__Text shown__:
┏━━

By nature and nurture, I like just enough drama to make a good story. That’s the hallmark of a life being lived correctly — whether it’s a win-event or a fail, it’s all OK as long as the story is worth telling.

What I don’t like, and I think pretty much everyone will agree with me on this, is a story that is whiny. A story that, even in print, has the sound of a sleepy, petulant toddler explaining that she can’t eat her lunch and go take a nap because the noodles in her mac-n-cheese are not right with the universe, and she’s not sleepy anyway.

It sounds like: “It too booouuuncyyyyy n juuuuuuicyyyyy. I NOOOT tiiiii-yerrrrred — ehhh-heh-heh-hehhnnnn.”

It also sounds like a high-pitched buzzing noise in the inner ear — right where your ear drum attaches to that part of the brain that likes to say: “Oh, for the love of peace and tranquility, what am I doing here?”

It’s normal to want to run from whining.

And, yet, I’m using today’s column to whine because I hate heeeat, and I haate mosquitoooes, and I haaate shoooppinnng for haaaaay, but all that wretched stuff hit this week, ehhh-heh-heh-hehhnnn.

Heat, mosquitoes and worrying about finding enough quality, affordable hay for the year that’s my trifecta of misery, all running down the final stretch, jockeying for position and the most insufferable part about life.

┗━━

__What you need to do__:
• 1. Condense the paragraph of the column that begins "Heat, mosquitoes and worrying" into one short sentence that keeps its main points.
• 2. Retype the passage of the column starting at "It also sounds" and ending at "run from whining.", word for word.

__Data__:
┏━━

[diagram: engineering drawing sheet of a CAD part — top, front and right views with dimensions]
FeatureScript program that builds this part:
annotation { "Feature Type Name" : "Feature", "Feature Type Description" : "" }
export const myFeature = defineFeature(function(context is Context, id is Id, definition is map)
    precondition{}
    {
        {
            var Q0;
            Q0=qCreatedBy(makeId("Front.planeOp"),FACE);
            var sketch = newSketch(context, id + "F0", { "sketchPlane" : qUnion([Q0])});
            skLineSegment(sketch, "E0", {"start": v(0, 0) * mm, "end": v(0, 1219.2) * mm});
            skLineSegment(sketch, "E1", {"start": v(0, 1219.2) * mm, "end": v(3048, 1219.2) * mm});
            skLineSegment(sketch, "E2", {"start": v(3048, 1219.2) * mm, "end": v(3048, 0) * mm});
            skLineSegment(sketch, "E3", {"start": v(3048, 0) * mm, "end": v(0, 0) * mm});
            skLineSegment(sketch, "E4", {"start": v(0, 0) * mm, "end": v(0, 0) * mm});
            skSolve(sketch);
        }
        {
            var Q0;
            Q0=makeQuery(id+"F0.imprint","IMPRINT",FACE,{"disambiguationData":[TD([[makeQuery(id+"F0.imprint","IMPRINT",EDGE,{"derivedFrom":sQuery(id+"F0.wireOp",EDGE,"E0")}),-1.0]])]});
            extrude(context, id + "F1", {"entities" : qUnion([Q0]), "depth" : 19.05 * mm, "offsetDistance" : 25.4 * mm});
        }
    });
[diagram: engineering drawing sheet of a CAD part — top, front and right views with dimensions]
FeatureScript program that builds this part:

┗━━
┏━━

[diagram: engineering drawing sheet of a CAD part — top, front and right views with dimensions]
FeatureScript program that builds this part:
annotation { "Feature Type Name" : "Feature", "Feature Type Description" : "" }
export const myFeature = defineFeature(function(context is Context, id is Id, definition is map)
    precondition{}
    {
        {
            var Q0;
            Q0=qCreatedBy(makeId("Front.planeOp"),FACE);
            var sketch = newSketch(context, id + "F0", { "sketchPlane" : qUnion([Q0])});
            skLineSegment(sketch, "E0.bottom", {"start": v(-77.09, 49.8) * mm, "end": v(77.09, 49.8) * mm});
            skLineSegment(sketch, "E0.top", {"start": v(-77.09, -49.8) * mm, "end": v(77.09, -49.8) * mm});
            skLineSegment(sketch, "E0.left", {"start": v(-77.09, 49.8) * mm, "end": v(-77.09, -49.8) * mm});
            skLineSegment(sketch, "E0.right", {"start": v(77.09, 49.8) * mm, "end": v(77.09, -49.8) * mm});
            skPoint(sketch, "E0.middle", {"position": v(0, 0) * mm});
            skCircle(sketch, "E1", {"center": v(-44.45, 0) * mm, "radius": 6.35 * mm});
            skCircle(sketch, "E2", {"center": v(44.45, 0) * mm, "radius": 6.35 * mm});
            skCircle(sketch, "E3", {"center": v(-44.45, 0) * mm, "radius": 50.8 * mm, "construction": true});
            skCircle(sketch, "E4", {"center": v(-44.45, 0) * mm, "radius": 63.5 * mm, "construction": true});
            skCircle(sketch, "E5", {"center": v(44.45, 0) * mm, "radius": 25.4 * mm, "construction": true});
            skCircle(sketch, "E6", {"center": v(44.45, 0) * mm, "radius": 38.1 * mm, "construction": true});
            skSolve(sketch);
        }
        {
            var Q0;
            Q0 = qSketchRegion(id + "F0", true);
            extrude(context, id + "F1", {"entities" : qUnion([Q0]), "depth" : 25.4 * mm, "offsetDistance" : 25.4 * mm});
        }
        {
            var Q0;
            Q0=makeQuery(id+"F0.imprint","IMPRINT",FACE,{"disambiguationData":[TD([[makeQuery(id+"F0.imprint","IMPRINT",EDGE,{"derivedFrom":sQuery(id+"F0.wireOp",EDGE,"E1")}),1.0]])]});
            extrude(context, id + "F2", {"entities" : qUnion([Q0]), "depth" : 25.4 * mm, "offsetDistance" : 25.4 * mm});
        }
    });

┗━━
┏━━

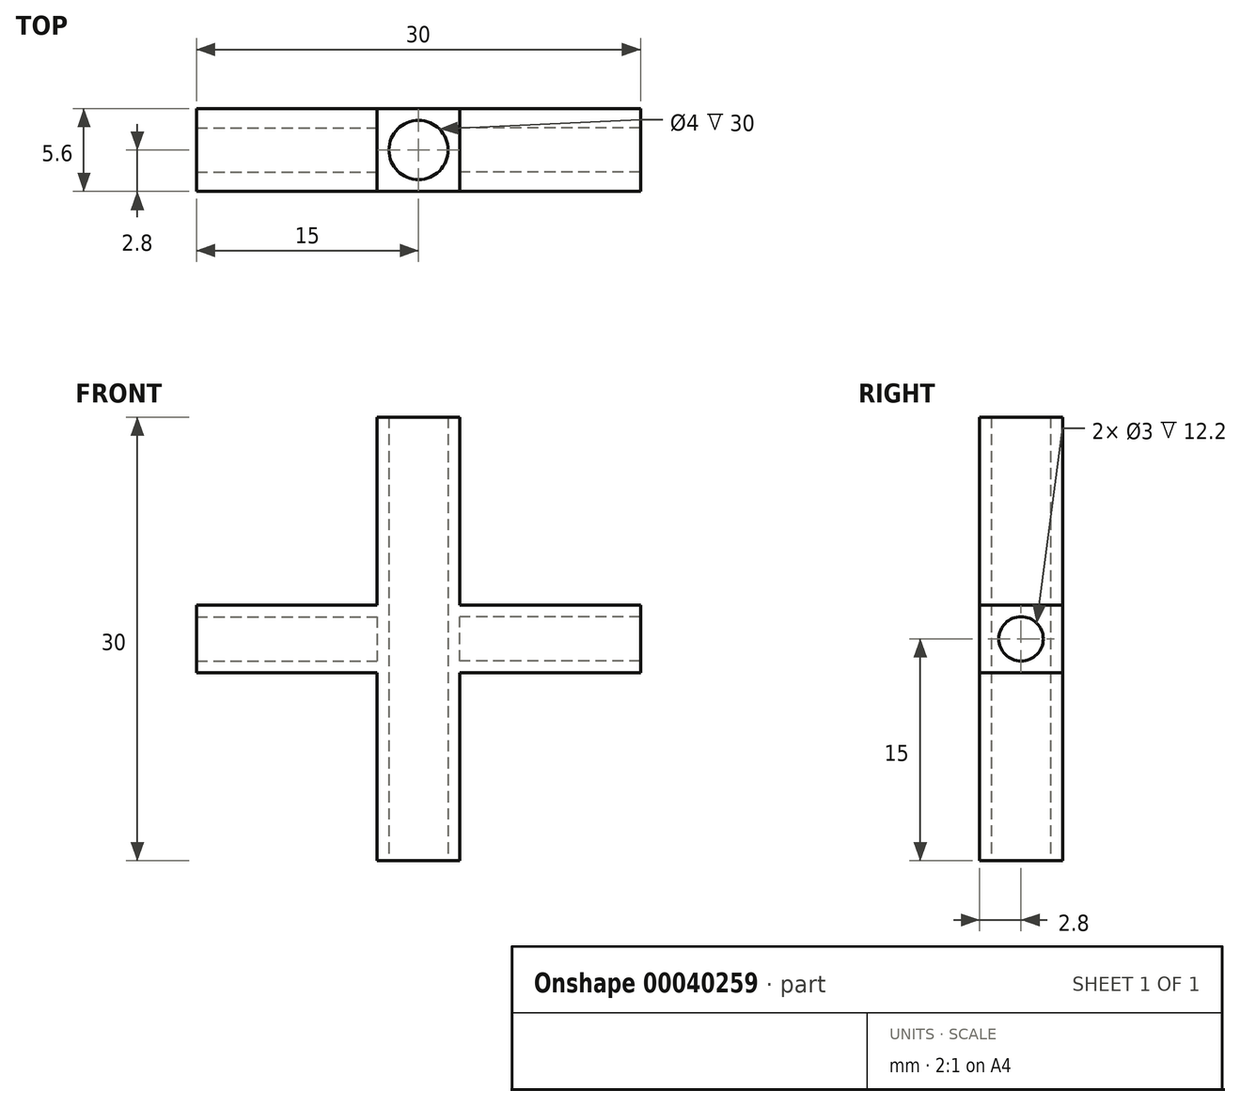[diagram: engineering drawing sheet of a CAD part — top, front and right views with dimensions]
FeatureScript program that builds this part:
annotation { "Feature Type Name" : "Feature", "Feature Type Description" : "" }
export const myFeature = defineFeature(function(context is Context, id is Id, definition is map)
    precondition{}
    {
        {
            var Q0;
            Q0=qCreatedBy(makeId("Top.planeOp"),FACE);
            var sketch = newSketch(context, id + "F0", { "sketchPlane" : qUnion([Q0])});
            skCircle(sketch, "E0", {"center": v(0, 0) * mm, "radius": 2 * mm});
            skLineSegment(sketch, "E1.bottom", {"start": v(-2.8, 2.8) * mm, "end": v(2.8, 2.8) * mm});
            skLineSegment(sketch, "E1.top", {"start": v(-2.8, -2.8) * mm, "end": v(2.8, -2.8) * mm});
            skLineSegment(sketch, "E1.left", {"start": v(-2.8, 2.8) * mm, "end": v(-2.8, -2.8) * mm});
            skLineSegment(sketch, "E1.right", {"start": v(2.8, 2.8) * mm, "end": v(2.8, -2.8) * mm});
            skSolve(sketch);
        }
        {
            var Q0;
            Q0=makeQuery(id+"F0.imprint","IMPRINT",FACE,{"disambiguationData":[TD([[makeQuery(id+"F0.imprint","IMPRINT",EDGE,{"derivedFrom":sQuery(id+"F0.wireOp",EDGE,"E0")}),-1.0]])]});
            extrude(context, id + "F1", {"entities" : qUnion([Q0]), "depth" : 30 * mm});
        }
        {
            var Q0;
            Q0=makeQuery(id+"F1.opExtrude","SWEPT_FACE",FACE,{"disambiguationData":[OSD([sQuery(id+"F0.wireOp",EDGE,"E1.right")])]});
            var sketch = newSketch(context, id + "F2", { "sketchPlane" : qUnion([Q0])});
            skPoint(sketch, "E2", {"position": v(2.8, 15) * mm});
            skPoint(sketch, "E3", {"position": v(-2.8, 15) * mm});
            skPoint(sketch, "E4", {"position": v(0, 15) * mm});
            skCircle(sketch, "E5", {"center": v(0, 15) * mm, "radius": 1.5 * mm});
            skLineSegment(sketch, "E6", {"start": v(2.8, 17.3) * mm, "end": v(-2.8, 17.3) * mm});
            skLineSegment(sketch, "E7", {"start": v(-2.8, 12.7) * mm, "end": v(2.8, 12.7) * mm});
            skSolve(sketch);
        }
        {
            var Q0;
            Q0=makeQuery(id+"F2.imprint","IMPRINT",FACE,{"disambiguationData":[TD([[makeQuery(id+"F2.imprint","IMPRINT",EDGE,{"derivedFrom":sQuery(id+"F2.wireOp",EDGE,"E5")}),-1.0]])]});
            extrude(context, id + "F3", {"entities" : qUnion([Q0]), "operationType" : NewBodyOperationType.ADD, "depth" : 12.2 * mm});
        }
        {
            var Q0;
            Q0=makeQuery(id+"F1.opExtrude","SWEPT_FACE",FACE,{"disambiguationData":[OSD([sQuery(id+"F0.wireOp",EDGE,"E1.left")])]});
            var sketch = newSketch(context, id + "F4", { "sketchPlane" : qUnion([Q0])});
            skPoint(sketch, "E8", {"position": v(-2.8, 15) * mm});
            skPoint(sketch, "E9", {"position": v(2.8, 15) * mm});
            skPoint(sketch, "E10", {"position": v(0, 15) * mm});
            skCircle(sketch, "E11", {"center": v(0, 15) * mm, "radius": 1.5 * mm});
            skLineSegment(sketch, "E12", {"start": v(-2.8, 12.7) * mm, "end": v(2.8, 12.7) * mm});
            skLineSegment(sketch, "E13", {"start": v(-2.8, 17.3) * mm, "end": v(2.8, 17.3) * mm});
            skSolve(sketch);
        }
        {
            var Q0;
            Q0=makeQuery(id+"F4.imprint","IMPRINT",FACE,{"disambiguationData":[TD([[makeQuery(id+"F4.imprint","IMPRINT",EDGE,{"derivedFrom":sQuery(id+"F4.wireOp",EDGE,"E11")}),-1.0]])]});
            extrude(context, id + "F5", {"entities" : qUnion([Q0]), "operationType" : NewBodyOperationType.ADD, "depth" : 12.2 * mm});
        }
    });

┗━━

__Solutions for each task__:
• 1. Heat, mosquitoes and worry over finding enough quality, affordable hay for the year form a trifecta of misery, each vying to be the most insufferable part of life.

• 2.
It also sounds like a high-pitched buzzing noise in the inner ear — right where your ear drum attaches to that part of the brain that likes to say: “Oh, for the love of peace and tranquility, what am I doing here?”

It’s normal to want to run from whining.